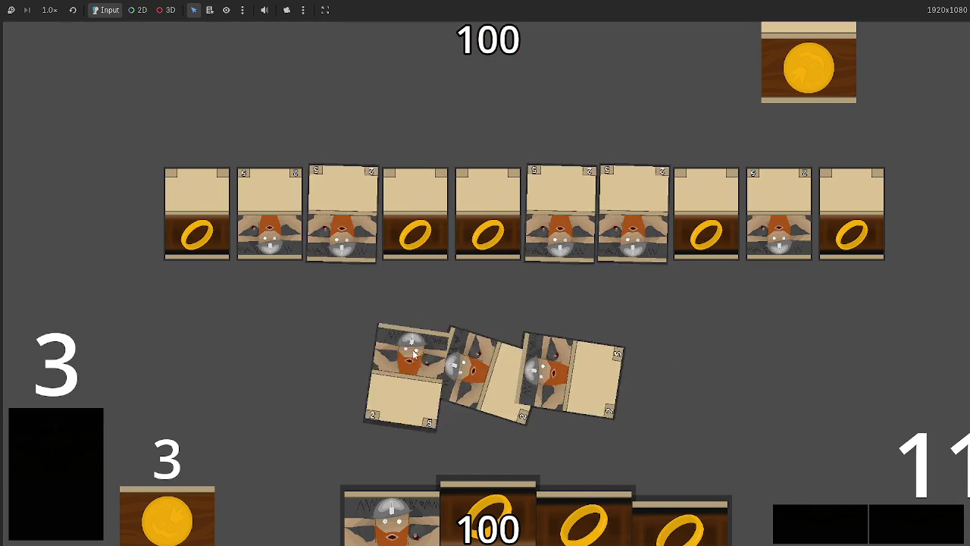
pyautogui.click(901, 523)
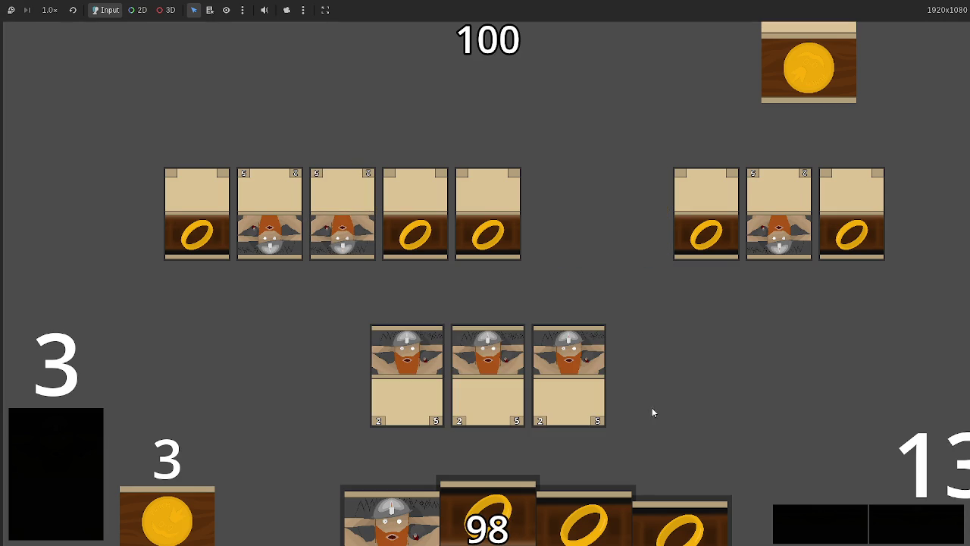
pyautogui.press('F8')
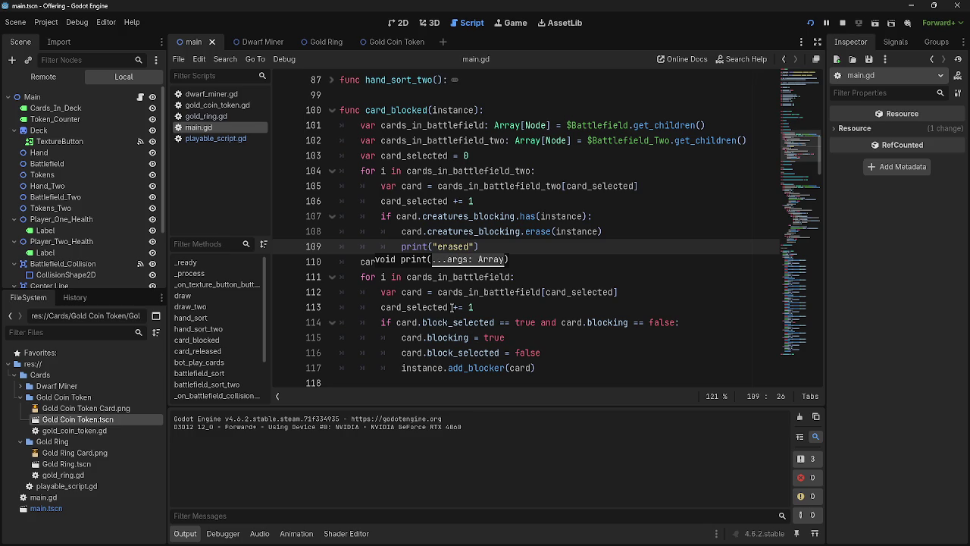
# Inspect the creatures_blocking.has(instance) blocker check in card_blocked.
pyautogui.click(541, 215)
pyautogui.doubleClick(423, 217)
--
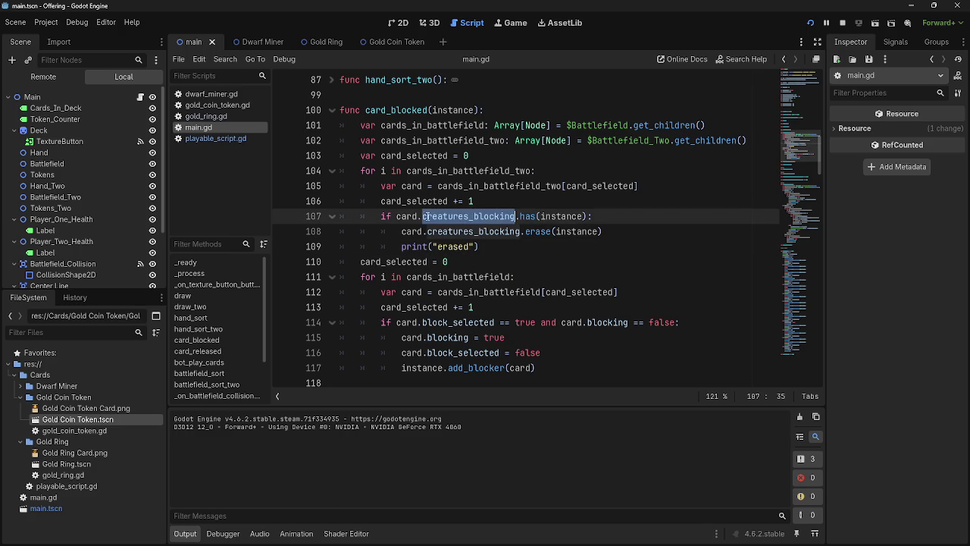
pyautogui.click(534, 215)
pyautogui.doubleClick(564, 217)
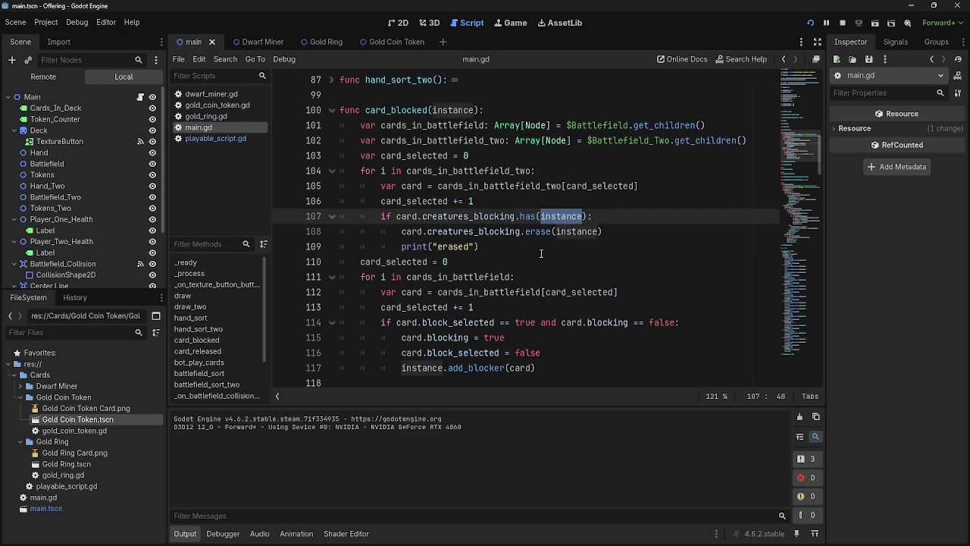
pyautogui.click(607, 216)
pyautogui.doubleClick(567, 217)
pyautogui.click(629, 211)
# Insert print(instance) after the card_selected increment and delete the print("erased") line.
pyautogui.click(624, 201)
...
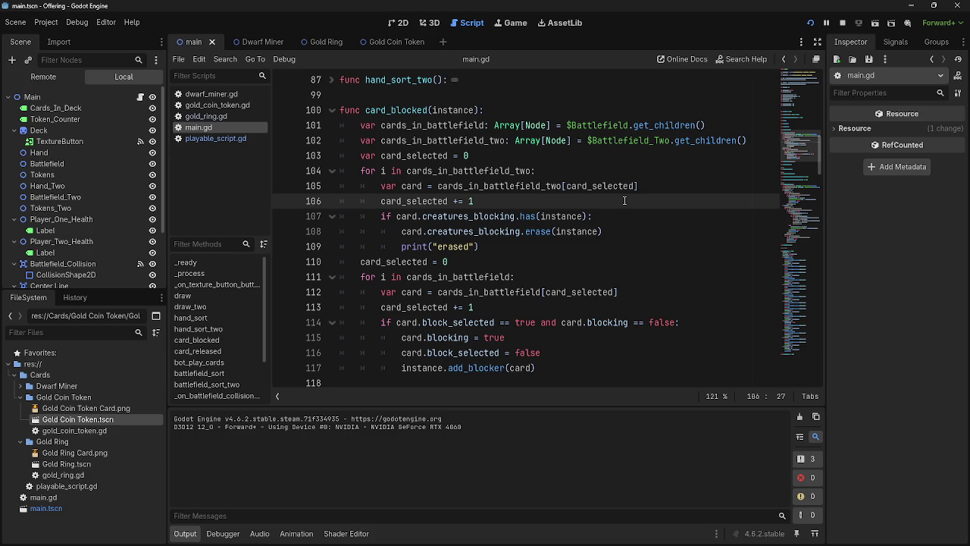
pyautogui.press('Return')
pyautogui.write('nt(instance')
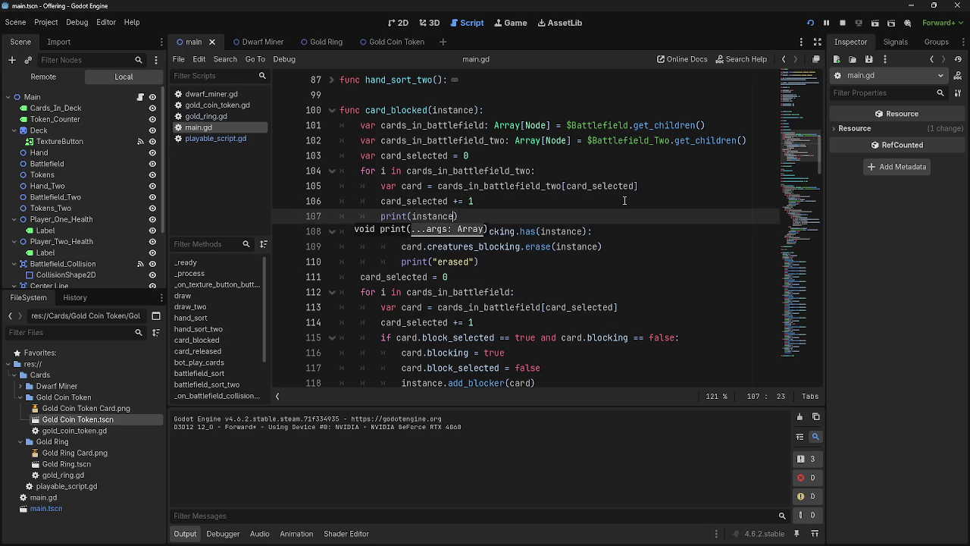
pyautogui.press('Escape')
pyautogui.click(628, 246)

**WORK TO BE COMPLETED:**
Among the records above, only the lines between the line holding "pyautogui.doubleClick(567, 217)" and the line holding "pyautogui.click(624, 201)", inclusive, are to be output, exactly as written.

**WRITTEN RESPONSE:**
pyautogui.doubleClick(567, 217)
pyautogui.click(629, 211)
# Insert print(instance) after the card_selected increment and delete the print("erased") line.
pyautogui.click(624, 201)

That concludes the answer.